== Task prompt ==
Copy each line of the records below that has "diagram" in it.

[Saved data entries]
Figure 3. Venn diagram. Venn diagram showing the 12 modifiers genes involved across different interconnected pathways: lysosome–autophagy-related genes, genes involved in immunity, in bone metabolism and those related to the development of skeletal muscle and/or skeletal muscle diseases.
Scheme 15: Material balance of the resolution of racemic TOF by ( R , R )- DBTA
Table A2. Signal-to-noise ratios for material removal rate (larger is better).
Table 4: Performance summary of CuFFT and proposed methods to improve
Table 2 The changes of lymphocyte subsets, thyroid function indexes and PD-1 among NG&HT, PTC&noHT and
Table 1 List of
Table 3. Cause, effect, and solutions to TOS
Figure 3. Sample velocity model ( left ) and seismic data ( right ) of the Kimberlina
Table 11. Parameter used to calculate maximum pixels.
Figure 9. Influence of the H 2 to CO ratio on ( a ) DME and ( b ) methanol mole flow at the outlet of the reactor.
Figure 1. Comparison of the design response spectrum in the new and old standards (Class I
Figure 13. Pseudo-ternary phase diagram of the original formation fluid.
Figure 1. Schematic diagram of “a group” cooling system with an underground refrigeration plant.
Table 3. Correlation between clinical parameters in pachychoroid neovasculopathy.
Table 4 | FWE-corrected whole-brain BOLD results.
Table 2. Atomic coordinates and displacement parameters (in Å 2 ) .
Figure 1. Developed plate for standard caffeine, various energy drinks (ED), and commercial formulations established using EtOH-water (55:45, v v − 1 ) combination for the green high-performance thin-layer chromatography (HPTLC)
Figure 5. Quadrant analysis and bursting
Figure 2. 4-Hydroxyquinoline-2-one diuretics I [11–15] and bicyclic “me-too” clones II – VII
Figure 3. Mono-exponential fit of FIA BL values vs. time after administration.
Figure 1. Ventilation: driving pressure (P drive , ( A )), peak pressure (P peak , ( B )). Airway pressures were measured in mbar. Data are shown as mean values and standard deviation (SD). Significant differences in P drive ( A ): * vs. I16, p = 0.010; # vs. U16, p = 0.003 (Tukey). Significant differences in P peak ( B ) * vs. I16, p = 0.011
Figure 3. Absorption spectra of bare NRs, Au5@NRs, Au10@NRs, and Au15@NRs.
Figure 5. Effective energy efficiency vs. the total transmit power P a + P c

== Output for this task ==
Figure 3. Venn diagram. Venn diagram showing the 12 modifiers genes involved across different interconnected pathways: lysosome–autophagy-related genes, genes involved in immunity, in bone metabolism and those related to the development of skeletal muscle and/or skeletal muscle diseases.
Figure 13. Pseudo-ternary phase diagram of the original formation fluid.
Figure 1. Schematic diagram of “a group” cooling system with an underground refrigeration plant.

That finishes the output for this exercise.